Dataset excerpts
┄┄┄┄┄┄┄┄┄┄

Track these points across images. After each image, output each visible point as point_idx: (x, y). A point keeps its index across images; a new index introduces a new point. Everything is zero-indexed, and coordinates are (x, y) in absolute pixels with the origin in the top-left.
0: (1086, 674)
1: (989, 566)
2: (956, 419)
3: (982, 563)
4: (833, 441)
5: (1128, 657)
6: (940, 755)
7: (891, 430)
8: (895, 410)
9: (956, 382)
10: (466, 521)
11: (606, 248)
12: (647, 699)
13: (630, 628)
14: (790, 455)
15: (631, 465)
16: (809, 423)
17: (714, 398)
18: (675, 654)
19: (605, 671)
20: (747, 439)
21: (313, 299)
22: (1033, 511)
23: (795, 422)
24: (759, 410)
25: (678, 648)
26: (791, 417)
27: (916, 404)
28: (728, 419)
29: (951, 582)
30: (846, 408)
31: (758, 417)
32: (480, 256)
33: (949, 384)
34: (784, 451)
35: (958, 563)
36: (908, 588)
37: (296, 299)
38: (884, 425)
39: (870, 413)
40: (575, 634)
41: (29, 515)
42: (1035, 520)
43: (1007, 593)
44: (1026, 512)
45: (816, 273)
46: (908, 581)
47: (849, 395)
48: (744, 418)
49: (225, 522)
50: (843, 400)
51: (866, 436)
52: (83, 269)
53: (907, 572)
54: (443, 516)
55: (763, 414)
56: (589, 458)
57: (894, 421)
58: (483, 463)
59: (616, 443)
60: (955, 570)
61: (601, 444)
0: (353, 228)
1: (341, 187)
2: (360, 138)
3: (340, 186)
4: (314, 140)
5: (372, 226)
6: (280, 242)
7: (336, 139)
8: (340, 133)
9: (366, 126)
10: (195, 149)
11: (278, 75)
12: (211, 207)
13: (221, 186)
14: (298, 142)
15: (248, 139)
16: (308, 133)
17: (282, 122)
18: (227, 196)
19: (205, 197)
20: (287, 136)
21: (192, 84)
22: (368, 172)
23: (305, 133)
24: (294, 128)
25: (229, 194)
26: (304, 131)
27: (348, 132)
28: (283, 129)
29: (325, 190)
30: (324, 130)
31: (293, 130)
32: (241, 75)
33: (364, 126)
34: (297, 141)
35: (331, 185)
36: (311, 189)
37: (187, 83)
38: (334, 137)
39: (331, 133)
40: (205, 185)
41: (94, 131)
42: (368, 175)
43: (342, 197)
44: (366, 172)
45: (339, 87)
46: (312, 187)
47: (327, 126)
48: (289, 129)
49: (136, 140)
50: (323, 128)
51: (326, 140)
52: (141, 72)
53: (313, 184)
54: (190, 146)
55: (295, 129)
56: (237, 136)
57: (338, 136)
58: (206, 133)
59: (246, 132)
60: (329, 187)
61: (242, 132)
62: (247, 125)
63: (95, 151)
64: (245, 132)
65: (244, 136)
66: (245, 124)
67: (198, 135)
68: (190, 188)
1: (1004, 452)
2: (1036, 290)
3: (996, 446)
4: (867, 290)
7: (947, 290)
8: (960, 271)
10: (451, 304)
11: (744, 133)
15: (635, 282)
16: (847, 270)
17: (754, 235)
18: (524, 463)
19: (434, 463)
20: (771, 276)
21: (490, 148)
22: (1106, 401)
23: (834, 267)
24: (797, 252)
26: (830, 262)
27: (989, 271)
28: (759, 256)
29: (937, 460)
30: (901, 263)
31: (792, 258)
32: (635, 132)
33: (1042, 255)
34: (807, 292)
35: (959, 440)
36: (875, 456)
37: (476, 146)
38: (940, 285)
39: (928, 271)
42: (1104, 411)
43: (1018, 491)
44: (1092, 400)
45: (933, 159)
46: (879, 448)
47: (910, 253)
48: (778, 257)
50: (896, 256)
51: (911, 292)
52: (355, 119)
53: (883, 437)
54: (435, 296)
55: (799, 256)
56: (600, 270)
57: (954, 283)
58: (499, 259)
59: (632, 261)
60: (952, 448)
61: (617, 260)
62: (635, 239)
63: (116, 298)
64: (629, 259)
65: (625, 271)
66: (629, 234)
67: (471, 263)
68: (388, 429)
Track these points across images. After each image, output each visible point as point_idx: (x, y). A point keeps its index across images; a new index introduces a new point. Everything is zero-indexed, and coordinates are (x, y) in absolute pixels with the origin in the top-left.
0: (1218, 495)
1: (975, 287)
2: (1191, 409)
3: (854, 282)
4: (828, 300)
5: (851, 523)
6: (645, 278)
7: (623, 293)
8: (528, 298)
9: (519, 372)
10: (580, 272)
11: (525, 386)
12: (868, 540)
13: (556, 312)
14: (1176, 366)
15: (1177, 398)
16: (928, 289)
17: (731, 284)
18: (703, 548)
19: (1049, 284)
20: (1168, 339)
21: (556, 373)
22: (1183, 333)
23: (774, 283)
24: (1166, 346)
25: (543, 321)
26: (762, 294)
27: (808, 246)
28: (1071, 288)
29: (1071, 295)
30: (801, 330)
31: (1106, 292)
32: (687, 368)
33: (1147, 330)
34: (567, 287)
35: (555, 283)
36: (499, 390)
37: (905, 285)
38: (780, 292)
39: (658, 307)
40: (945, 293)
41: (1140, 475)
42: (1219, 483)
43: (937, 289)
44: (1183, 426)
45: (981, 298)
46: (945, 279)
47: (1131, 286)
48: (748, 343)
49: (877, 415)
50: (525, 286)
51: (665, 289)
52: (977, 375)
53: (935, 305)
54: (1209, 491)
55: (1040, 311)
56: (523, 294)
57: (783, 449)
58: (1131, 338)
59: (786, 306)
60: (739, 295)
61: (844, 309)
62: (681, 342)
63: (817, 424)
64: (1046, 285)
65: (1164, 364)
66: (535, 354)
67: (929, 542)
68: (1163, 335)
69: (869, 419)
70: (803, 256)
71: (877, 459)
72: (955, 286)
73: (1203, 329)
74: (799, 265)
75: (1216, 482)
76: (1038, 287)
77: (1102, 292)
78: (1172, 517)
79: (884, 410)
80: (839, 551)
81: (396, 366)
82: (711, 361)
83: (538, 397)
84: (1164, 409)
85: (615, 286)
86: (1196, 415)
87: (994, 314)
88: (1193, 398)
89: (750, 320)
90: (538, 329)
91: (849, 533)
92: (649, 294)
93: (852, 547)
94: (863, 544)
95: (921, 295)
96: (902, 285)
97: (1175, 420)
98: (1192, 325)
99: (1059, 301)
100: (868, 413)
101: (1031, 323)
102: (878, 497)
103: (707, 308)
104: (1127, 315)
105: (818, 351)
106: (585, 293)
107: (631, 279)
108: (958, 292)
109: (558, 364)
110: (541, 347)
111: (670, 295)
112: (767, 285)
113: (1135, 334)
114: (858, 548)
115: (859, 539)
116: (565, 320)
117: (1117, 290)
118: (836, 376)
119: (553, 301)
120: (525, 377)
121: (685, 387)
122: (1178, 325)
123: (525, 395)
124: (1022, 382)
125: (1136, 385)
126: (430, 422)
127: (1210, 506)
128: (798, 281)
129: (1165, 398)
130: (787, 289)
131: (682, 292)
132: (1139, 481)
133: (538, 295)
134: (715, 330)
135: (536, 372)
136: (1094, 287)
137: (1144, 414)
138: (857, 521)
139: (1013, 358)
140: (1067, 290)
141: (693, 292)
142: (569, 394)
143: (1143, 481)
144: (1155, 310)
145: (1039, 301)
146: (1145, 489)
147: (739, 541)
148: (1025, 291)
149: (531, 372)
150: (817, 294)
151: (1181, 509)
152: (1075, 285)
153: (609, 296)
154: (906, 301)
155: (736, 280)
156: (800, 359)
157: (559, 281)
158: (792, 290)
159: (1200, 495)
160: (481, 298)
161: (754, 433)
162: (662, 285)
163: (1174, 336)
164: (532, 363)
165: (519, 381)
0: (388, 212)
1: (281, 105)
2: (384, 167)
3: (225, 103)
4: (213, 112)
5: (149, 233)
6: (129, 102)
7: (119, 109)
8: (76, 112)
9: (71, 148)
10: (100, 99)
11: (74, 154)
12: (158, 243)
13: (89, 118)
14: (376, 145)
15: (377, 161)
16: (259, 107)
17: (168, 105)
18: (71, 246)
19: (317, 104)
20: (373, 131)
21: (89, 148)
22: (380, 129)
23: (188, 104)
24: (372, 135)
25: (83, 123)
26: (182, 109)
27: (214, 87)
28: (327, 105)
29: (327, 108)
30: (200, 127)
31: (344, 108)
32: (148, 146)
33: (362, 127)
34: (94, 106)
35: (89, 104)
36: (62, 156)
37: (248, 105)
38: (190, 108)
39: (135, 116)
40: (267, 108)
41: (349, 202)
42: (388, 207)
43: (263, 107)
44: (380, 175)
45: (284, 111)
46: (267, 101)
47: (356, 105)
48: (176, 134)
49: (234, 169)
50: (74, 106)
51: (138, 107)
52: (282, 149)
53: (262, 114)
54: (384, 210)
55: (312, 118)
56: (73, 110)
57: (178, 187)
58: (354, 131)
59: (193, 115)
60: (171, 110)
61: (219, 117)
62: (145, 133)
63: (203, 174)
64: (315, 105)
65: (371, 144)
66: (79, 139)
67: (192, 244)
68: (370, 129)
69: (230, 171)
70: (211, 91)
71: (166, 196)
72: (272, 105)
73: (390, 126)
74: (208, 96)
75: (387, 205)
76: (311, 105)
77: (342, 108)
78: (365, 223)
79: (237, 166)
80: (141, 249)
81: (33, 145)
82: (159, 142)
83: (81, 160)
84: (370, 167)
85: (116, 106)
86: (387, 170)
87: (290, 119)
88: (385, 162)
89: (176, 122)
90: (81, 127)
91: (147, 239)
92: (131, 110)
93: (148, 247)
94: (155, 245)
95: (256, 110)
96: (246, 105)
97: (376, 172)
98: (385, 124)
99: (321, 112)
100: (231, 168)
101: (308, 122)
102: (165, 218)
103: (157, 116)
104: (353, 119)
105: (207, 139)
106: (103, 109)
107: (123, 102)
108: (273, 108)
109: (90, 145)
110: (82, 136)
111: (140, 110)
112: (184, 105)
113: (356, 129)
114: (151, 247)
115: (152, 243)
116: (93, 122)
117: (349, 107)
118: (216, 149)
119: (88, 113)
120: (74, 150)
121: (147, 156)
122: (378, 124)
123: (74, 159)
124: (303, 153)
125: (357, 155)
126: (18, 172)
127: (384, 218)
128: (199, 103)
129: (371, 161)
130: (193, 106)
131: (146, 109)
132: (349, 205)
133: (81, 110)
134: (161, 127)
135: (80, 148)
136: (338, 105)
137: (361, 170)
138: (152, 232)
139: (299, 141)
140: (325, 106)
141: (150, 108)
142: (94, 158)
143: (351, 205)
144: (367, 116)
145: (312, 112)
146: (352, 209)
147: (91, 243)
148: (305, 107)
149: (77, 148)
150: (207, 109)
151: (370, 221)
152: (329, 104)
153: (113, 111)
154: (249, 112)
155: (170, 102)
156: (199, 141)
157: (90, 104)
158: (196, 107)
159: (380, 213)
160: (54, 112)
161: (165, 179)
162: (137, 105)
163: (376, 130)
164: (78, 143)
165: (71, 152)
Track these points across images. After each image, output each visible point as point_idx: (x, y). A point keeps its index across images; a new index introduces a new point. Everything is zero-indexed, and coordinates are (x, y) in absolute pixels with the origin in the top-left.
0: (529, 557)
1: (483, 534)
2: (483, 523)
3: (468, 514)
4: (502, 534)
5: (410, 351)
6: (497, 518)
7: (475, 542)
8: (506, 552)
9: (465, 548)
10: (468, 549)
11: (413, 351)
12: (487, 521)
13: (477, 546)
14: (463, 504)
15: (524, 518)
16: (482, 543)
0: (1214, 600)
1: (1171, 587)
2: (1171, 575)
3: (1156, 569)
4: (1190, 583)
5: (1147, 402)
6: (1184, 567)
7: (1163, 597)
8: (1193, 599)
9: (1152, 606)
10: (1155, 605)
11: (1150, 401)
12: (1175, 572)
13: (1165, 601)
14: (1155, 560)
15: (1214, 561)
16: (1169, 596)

┄┄┄┄┄┄┄┄┄┄

__Problem description__. Write out the lines verbatim, starting with the line containing "62: (247, 125)" and ending with the line containing "16: (847, 270)", both included.

__Written response__.
62: (247, 125)
63: (95, 151)
64: (245, 132)
65: (244, 136)
66: (245, 124)
67: (198, 135)
68: (190, 188)
1: (1004, 452)
2: (1036, 290)
3: (996, 446)
4: (867, 290)
7: (947, 290)
8: (960, 271)
10: (451, 304)
11: (744, 133)
15: (635, 282)
16: (847, 270)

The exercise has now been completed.